Kiwi businesses will be forced to take a more proactive role to defend their systems this year, as new information security risks bubble to the top and cybercriminals refocus on business attacks.
That’s the word from Eset, with the security company’s Trends for 2015 whitepaper highlighting five main areas of concern: The evolution of advance persistent threats, point of sale malware, information leakage, vulnerabilities and the Internet of Things becoming the Internet of Threats.
Raphael Labaca Castro, Eset security researcher, says as organisations improve their digital connectivity, new avenues for cybercrime open.
“The trick is to make sure your defences are more impenetrable than your peers. By better understanding the threat landscape, you are much better prepared for the unwanted stuff lurking around the corner,” he says.
Lukas Raska, Eset APAC chief operating officer, says as a highly developed and wealthy nation, New Zealanders need to make sure they don’t take security for granted.
“In 2012, Kiwi’s lost over $4 million from phishing and scams. Many forms of cyber-attacks are becoming more sophisticated and harder to detect. This is why it’s vital to use a security suite that can not only detect and block complicated malware attacks, but can also protect against phishing attempts.”
Raska says cybercriminals and hackers are continually finding new strategies to deceive users or bypass protection mechanisms.
“Enterprise must remember the best protection against cyberattacks is by keeping your organisation’s digital processes and policies up to date. The rapidly changing landscape has shown us prevention is the best form of defence,” he says.
“Companies are protecting their information to try to protect business continuity, since corporate valuable information is one of the cybercriminals’ main targets,” the report says.
“The challenge for companies in 2015 lies in the way they will protect their data, their business, and in particular how they will manage to convince employees to become invested in their security programmes.
“In a world where we are increasingly connected and interconnected, where our online lives are inextricably bound to our physical lives, where the bring your own device policy has become commonplace in so many places, users will have to live with a profile for work, and for outside work.
“This user's double profile means that people can be users of different online services such as email accounts, social networks, cloud storage, and so on, and at the same time many of them develop professionally and have access to classified information. They may sometimes even be the ones responsible for protecting the data at companies, governments or other organisations,” Eset says.

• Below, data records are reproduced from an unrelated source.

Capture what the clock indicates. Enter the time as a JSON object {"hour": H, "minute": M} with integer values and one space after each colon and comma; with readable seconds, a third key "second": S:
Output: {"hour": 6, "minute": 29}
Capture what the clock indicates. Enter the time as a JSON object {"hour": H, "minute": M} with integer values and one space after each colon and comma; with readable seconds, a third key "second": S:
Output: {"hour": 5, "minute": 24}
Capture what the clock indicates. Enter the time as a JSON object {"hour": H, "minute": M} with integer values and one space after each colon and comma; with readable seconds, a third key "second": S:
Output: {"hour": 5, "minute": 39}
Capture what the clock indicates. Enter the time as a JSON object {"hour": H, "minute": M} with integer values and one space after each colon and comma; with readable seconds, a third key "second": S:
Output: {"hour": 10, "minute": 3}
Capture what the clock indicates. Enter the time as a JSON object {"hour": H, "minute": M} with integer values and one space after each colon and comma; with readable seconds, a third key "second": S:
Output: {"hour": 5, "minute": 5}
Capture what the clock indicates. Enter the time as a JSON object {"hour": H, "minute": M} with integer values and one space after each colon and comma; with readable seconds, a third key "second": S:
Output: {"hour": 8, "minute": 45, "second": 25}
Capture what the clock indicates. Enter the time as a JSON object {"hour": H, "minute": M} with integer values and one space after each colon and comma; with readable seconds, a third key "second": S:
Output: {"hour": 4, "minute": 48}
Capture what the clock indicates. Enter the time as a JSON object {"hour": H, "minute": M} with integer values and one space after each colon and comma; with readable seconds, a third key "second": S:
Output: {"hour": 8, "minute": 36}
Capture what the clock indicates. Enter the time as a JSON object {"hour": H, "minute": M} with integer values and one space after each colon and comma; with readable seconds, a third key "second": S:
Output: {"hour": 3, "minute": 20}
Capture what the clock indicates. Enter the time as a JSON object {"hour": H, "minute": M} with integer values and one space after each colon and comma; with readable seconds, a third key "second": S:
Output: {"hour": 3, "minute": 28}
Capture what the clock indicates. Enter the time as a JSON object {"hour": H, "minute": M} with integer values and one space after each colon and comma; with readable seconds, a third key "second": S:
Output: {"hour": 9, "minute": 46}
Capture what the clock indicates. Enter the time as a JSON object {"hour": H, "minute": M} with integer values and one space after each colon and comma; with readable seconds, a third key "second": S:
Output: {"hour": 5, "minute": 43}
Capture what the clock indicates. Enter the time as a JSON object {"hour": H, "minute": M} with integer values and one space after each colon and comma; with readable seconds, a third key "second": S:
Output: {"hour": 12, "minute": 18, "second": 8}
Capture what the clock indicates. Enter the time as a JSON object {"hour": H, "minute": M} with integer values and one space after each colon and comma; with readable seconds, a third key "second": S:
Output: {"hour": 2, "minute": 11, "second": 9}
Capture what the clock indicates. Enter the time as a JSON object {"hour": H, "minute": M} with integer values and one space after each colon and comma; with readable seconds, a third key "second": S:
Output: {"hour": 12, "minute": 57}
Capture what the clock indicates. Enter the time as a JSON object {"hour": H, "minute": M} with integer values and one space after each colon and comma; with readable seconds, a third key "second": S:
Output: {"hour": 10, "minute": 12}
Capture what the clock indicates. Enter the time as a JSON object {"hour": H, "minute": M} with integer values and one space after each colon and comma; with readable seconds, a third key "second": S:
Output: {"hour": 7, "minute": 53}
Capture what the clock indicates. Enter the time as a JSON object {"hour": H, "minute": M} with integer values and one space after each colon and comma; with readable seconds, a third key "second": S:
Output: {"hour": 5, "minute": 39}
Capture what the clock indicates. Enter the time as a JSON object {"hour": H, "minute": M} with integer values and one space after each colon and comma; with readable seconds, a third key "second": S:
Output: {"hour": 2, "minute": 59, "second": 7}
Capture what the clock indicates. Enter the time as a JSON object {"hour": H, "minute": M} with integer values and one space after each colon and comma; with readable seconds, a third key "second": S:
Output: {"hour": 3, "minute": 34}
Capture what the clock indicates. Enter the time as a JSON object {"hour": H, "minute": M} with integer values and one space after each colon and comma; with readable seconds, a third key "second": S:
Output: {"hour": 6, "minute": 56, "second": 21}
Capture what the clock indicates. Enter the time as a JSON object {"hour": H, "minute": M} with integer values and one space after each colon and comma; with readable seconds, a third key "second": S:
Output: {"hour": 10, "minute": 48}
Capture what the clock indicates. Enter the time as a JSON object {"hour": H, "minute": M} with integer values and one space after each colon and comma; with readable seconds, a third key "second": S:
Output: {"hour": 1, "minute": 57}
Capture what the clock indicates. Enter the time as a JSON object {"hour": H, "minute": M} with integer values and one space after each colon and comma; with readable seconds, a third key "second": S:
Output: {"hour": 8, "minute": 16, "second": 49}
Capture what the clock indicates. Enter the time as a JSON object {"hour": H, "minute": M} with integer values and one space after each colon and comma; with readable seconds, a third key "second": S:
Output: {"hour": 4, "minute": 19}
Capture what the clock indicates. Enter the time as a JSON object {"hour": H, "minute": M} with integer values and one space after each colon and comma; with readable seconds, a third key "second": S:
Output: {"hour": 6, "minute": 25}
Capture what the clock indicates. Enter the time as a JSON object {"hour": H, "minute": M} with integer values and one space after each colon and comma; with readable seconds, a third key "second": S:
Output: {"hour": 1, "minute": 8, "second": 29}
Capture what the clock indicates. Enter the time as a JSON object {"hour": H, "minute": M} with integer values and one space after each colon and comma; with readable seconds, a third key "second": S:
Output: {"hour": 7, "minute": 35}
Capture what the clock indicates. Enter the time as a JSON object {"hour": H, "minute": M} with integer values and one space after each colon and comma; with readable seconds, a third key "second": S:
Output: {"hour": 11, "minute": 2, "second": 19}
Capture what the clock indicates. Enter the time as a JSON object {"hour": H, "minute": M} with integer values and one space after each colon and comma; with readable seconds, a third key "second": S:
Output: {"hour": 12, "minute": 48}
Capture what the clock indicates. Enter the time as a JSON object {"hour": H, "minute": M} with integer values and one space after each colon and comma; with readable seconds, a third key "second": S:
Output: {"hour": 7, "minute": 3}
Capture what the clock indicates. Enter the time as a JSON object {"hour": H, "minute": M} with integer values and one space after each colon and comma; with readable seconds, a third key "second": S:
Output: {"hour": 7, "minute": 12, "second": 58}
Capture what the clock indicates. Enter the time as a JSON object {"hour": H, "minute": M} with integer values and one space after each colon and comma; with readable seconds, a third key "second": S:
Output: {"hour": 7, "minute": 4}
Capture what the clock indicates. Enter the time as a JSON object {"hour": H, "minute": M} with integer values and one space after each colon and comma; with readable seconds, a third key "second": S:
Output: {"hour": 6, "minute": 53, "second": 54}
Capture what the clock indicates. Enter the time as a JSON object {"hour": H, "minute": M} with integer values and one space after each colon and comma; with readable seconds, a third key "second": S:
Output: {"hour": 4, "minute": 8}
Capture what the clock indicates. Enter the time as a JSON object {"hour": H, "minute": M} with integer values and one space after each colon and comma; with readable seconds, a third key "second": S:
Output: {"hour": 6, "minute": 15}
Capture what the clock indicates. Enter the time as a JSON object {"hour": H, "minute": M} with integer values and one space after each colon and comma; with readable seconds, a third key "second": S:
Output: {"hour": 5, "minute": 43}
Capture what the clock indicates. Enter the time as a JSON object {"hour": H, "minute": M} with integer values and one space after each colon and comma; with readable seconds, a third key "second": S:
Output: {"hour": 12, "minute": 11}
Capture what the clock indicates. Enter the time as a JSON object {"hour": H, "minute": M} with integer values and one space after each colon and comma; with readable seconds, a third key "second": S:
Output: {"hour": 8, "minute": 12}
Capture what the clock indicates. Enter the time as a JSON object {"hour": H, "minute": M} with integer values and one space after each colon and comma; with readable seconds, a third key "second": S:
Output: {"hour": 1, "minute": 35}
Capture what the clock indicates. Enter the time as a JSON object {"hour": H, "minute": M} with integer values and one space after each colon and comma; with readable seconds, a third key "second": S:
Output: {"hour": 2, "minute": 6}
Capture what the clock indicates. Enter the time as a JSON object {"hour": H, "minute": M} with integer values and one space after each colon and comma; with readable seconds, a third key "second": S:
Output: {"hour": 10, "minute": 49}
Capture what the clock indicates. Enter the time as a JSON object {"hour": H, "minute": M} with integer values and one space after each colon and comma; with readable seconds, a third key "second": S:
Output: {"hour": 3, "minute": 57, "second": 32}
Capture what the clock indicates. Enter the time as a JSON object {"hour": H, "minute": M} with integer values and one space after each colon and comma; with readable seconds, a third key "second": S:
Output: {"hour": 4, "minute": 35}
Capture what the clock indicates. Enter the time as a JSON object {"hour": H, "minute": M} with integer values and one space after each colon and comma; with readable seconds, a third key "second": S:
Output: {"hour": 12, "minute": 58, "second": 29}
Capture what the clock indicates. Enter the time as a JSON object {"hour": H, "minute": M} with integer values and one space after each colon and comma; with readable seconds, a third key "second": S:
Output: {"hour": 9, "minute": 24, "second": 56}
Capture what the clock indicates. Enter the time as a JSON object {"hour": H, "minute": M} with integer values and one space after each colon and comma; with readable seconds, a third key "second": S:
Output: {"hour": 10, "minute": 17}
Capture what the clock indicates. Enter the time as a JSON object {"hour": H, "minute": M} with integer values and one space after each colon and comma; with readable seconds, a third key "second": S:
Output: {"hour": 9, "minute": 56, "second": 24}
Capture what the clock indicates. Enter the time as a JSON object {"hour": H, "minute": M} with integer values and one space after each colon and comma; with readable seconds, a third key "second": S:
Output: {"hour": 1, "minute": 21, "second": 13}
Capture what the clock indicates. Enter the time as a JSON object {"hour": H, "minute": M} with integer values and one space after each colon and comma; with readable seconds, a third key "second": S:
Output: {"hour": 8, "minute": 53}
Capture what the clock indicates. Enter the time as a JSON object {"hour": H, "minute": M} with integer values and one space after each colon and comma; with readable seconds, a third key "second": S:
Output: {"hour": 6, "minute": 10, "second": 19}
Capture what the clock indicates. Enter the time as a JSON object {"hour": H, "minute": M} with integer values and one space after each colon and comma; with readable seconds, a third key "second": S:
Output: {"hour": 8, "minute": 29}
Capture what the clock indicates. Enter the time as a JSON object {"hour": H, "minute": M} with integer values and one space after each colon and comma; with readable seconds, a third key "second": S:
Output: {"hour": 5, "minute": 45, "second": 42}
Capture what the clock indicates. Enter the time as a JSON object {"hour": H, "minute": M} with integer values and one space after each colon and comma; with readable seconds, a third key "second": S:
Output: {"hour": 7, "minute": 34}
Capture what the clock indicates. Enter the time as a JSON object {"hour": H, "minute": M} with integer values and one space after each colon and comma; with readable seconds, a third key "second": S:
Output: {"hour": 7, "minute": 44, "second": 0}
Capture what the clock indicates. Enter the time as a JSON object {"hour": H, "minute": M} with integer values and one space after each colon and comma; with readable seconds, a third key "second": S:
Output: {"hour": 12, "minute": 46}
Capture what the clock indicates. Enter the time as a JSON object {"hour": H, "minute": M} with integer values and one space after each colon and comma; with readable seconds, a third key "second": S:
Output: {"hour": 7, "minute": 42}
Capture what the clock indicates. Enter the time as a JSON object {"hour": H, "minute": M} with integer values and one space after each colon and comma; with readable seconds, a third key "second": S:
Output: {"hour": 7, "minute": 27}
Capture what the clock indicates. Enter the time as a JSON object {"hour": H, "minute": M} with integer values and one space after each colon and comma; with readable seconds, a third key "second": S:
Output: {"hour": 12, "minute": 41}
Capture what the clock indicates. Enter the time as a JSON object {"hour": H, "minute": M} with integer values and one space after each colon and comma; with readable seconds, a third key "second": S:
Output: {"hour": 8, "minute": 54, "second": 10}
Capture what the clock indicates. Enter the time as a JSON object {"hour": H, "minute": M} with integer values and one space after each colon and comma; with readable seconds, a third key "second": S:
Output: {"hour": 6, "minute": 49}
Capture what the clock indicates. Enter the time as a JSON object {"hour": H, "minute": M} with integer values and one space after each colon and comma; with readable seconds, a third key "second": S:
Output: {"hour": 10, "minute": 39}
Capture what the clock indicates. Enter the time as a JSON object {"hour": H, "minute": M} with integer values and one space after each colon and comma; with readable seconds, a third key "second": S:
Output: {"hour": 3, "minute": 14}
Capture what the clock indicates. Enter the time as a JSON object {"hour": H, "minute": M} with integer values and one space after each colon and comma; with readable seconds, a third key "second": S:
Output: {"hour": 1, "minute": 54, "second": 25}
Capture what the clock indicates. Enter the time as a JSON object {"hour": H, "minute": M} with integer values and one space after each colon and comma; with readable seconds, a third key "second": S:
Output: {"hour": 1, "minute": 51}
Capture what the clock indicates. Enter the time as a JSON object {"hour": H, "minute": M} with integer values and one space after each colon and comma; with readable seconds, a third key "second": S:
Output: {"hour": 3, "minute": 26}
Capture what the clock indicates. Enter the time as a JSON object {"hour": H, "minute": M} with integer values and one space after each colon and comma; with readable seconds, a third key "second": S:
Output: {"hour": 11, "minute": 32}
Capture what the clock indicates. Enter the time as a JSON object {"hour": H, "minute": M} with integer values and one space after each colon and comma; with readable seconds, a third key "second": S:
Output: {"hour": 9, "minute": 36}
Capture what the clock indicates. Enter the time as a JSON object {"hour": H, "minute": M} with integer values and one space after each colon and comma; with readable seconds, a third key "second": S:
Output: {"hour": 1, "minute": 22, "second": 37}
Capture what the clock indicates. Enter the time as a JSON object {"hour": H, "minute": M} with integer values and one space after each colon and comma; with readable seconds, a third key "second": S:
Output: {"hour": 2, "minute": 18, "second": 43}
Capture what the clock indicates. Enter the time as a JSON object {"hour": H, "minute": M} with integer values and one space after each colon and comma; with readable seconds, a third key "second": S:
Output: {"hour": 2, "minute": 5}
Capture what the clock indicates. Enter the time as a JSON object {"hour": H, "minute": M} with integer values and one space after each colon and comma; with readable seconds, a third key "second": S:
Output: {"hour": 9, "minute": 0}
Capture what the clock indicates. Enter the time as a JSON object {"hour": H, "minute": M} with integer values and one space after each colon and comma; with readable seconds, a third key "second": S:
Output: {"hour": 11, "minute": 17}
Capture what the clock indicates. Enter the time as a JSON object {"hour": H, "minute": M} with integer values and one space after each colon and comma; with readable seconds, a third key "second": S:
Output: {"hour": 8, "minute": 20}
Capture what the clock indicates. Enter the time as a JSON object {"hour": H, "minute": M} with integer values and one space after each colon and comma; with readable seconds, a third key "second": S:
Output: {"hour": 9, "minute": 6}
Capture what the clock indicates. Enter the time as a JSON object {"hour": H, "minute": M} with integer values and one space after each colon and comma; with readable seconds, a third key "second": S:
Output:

“From what we have seen in the last few years regarding targeted attacks, information leakage cases and the evolution of cybercriminals to hijack users’ and companies’ data, we could certainly expect that 2015 will be a year full of challenges for IT security,” the report notes.
“The IT security teams of companies and governments will have to adopt a more proactive role in terms of defences, using different tools to foresee and forestall the possible attacks and rely on education as a means of defence.
“Beyond the probabilities of what can be predicted, it’s clear that businesses will continue to be one of the cybercriminals' main targets, but that is just one of the threats we will need to manage in 2015.”